Advancement Awards for Young Scientists go to Berlin and Karlsruhe

The board of the DGMK has announced this year's winners of the DGMK Advancement Award for Young Scientists. Two young scientists from the Technical University of Berlin and the KIT Karlsruhe Institute of Technology were successful.

Carl-Zerbe-Award for research on the thermochemical conversion of wood

The Carl-Zerbe-Award goes to Dr.-Ing. Alba Diéguez Alonso from the Institute of Energy Technology at the Technical University of Berlin. The research work of Alba Diéguez Alonso deals with the thermochemical conversion of wood.

By means of pyrolysis, wood can be converted into coke-like solids ("charcoal" or "biochar"), tar-like liquid products ("bio-oils") and product gas. During the thermochemical conversion of a chemically very complex solid like wood, numerous chemical reactions and transport processes occur simultaneously. This can lead to secondary reactions in which, for example, undesirable mono- and polycyclic aromatic hydrocarbons can also be formed. Alba Diéguez Alonso has equipped an experimental reactor with a novel combination of on-line analysis techniques and contributed with her investigations to the understanding of the process. She has precisely characterised the bio-cokes obtained from pyrolysis and studied their suitability for applications such as the improvement of barren soils and carbon sequestration. Her research has thus provided important scientific findings on a partial aspect of the energy system transformation.

The award will be awarded within the framework of the DGMK event "Thermochemical conversion - key building block for future energy and raw material systems" May 23, 2019 in Dresden.

Georg Hunaeus Prize for the characterisation of carrier rocks in Northern Germany

The Georg-Hunaeus-Prize is awarded to Dr. Ivy Becker from the Institute of Applied Geosciences at the Karlsruhe Institute of Technology. Ivy Becker's doctoral thesis focused on the characterisation of relatively dense sandy and carbonatic hydrocarbon carrier rocks.

Extracted data:
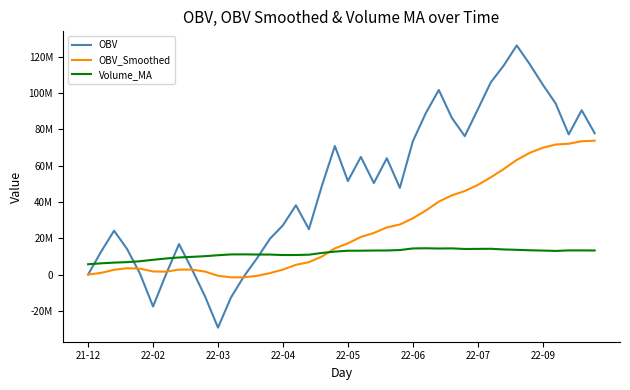

What is the minimum value shown in the chart?

-29172374.0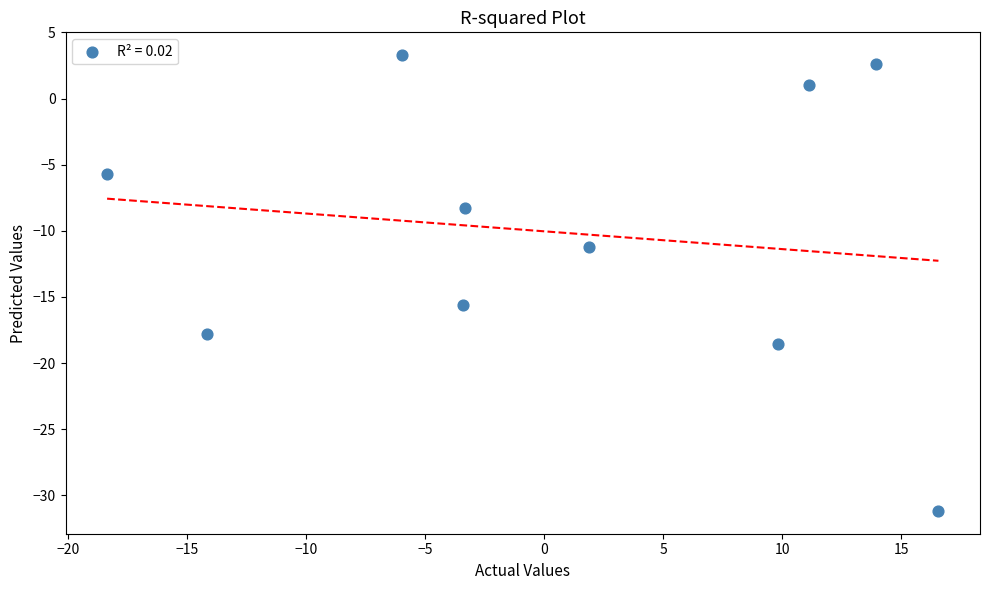

What is the average X value?

0.8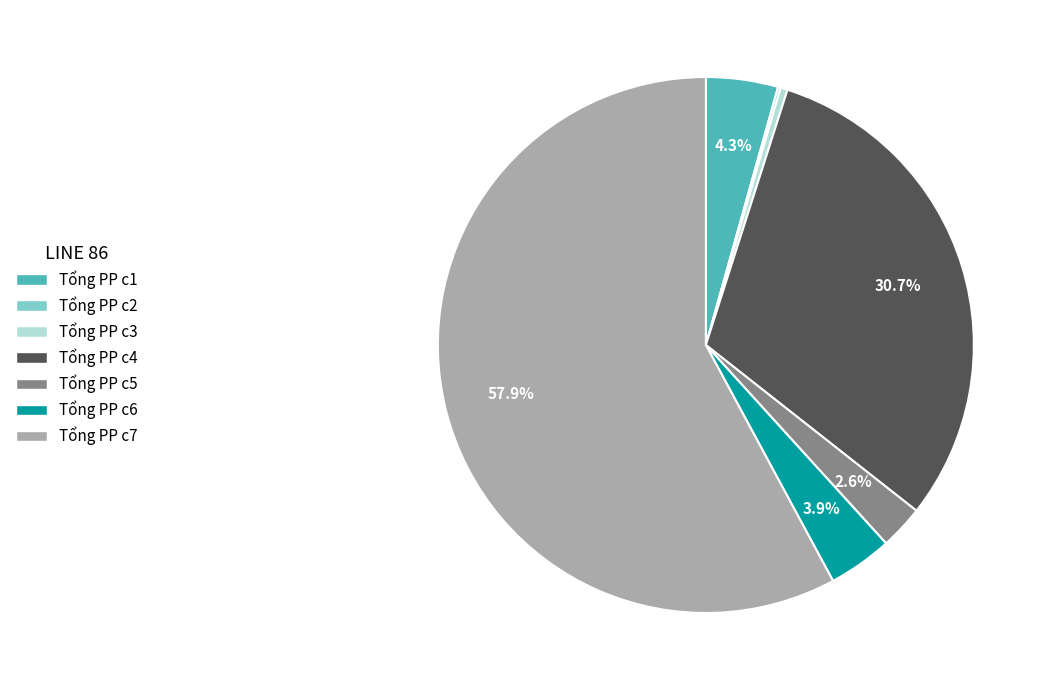

Is there any slice that represents more than half of the pie?

Yes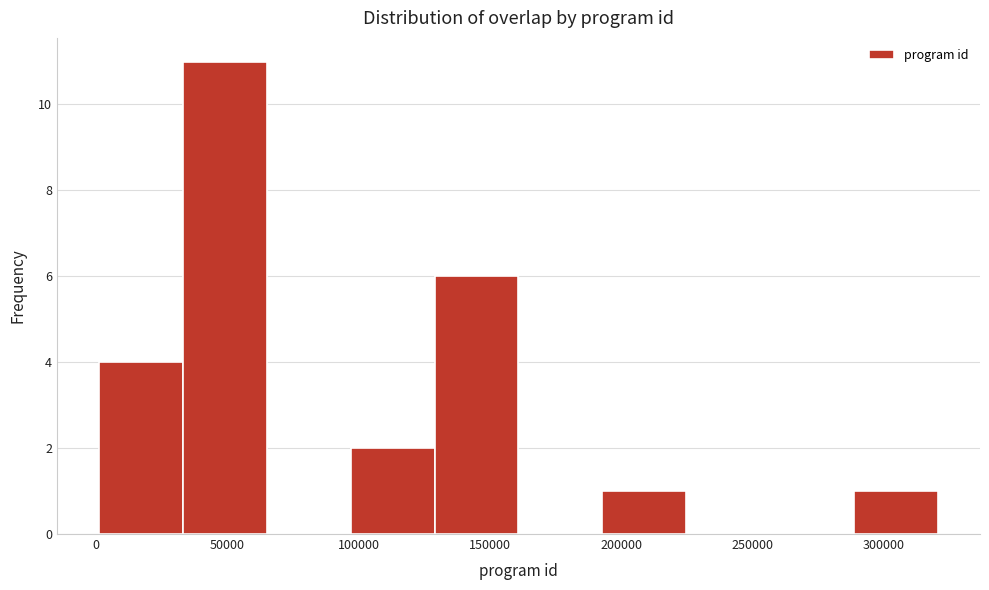

Reading left to right, transcribe this chart: for each bar, give the range it covers on the x-axis and its height. Neither the bar edges nor the heights are printed on the chart, so give them approximately, as read against the axes.

0 to 35000: 4
35000 to 65000: 11
65000 to 95000: 0
95000 to 130000: 2
130000 to 160000: 6
160000 to 195000: 0
195000 to 225000: 1
225000 to 255000: 0
255000 to 290000: 0
290000 to 320000: 1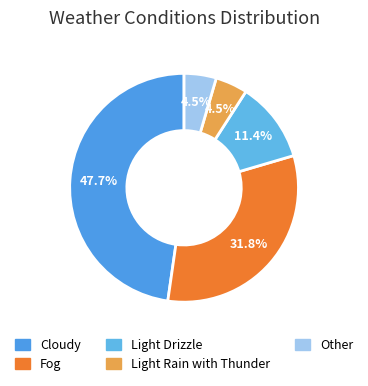

Does Fog account for over 50% of the chart?

No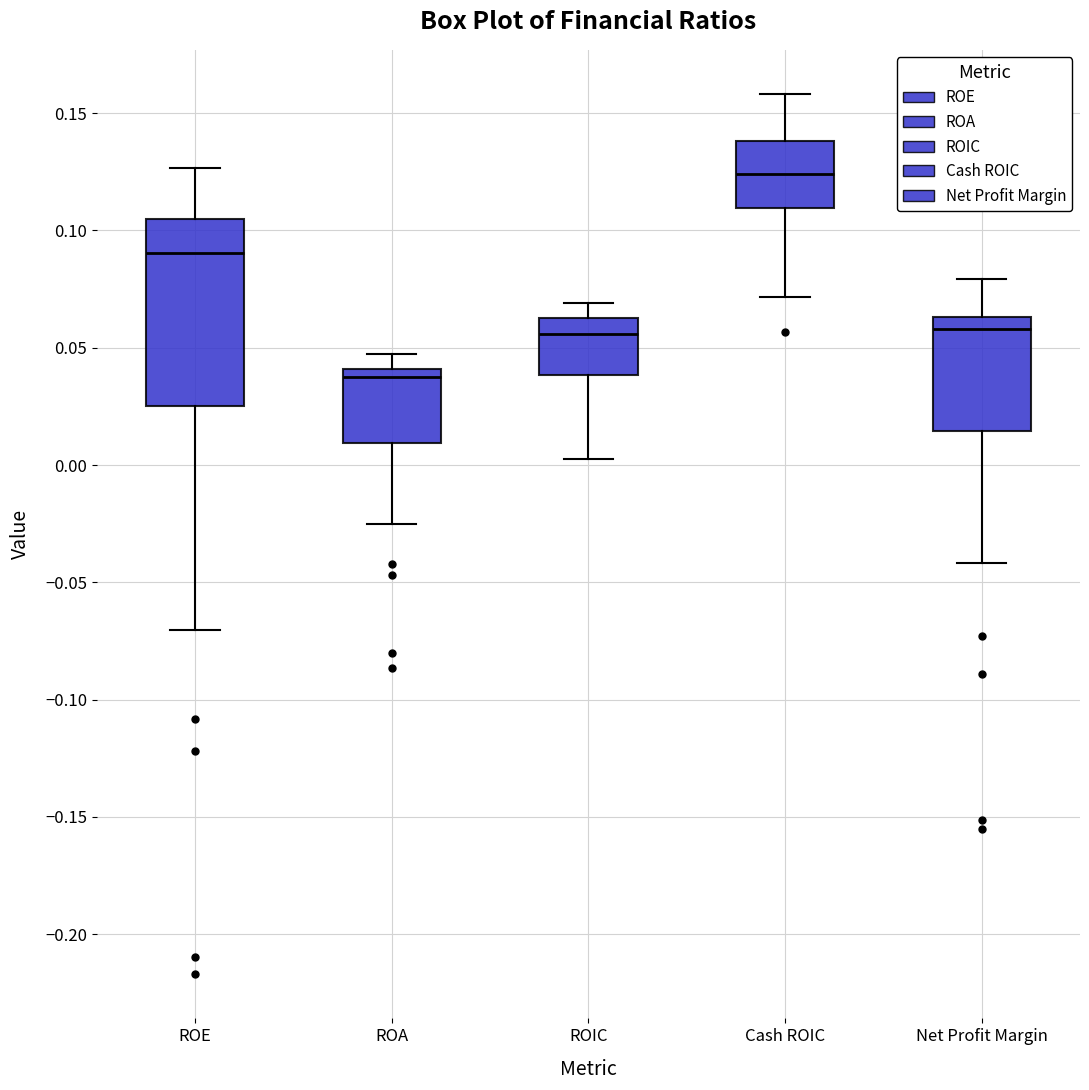

Reading left to right, read every box against the y-axis: the position of its median line, the range the box covers, and the ends of its whiskers. The values are not printed on the chart, so give them approximately, as read against the axis.

ROE: median 0.090, box 0.025 to 0.105, whiskers -0.070 to 0.125
ROA: median 0.040 (just below the box's upper edge), box 0.010 to 0.040, whiskers -0.025 to 0.045
ROIC: median 0.055, box 0.040 to 0.065, whiskers 0.005 to 0.070
Cash ROIC: median 0.125, box 0.110 to 0.140, whiskers 0.070 to 0.160
Net Profit Margin: median 0.060, box 0.015 to 0.065, whiskers -0.040 to 0.080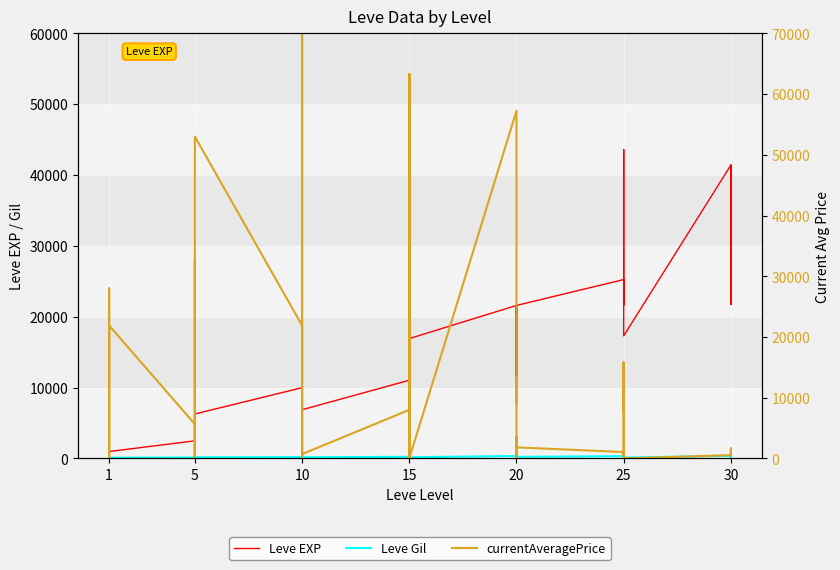

At how many categories does at least one series exceed 8413?

30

Instructions:
A. List every product that, according to the DGMK award announcement, wood can be converted into by pyrolysis.
B. Continue the DGMK award announcement from its last sentence.

Outputs for the tasks:
A.
- Coke-like solids ("charcoal" or "biochar")
- Tar-like liquid products ("bio-oils")
- Product gas

B.
Drill cores from kilometre-deep boreholes are cost-intensive and are therefore taken comparatively rarely. In exploration for hydrocarbons, rock samples from surface outcrops, mostly quarries, are therefore often used to characterise the rocks in the geological underground. The physical rock properties can be quantitatively determined in the exploration and in the laboratory, but the question always arises as to the transferability of the surface data to the conditions underground. With this question Ivy Becker has investigated the most important reservoir rock types for Northern Germany and Central Europe as a whole. She compared surface outcrops with core material from the underground and made a concrete evaluation of selected surface outcrops for their suitability as analogues to the underground conditions in North German natural gas fields. The challenges included the prediction of storage properties in three-dimensional space and the integrated consideration of the matrix and fissure pore space. The relatively dense carrier rocks investigated still have considerable economic potential for natural gas production in Northern Germany in the future. With her work, Ivy Becker was able to make important new contributions to their understanding.

The Georg-Hunaeus Prize will be awarded on 25 April 2019 as part of the DGMK Spring Conference "Innovations in the E&P Industry will be held.